REQUIREMENT |
Transcribe, word for word and without additions, each line below from the one containing "un Congreso General Constituyente en Sant" through the one containing "instalación del Congreso se hiciere en el te", both ends included.

RECORDS FOR PROCESSING: Begin

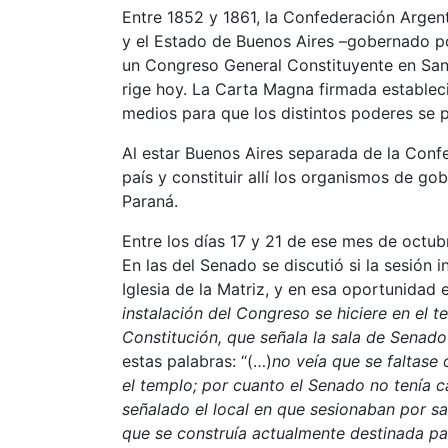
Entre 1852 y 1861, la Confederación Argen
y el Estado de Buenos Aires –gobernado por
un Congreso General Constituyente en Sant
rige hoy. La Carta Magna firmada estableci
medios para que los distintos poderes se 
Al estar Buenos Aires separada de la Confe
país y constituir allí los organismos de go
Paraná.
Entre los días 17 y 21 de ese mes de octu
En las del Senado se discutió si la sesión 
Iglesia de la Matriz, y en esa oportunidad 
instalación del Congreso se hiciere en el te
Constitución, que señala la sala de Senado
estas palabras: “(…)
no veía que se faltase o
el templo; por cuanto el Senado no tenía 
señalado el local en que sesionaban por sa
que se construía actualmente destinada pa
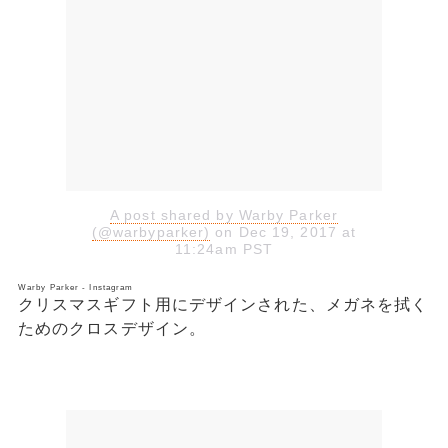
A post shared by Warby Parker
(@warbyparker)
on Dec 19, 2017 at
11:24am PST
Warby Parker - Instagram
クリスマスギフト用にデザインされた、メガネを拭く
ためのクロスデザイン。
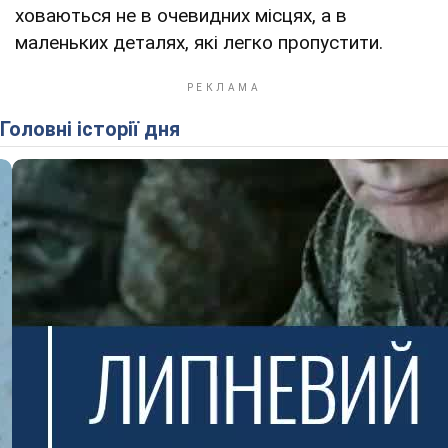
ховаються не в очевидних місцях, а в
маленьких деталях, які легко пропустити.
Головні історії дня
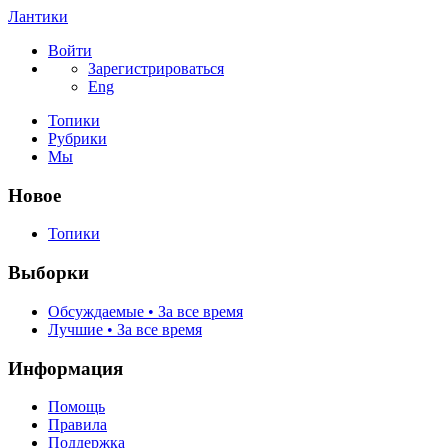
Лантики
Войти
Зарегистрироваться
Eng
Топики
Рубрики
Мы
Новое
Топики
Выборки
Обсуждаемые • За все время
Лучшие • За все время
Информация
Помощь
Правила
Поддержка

RECORDS FOR PROCESSING: End
RECORDS FOR PROCESSING: Begin

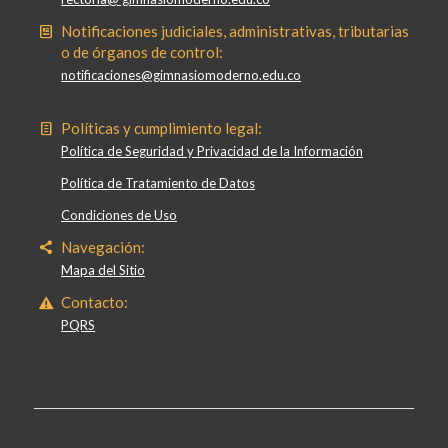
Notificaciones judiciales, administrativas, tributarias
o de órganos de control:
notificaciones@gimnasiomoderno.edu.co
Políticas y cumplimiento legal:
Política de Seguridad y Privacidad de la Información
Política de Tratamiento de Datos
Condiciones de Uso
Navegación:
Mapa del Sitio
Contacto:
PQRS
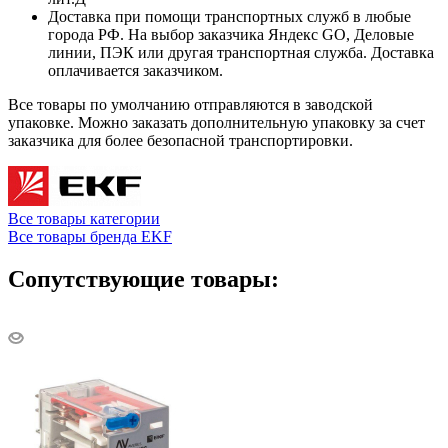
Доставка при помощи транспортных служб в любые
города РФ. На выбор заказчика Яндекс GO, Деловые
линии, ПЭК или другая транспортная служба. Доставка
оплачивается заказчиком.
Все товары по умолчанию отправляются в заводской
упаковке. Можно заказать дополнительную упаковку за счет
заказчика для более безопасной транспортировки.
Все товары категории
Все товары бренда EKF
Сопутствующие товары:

RECORDS FOR PROCESSING: End

EXPECTED OUTPUT |
un Congreso General Constituyente en Sant
rige hoy. La Carta Magna firmada estableci
medios para que los distintos poderes se 
Al estar Buenos Aires separada de la Confe
país y constituir allí los organismos de go
Paraná.
Entre los días 17 y 21 de ese mes de octu
En las del Senado se discutió si la sesión 
Iglesia de la Matriz, y en esa oportunidad 
instalación del Congreso se hiciere en el te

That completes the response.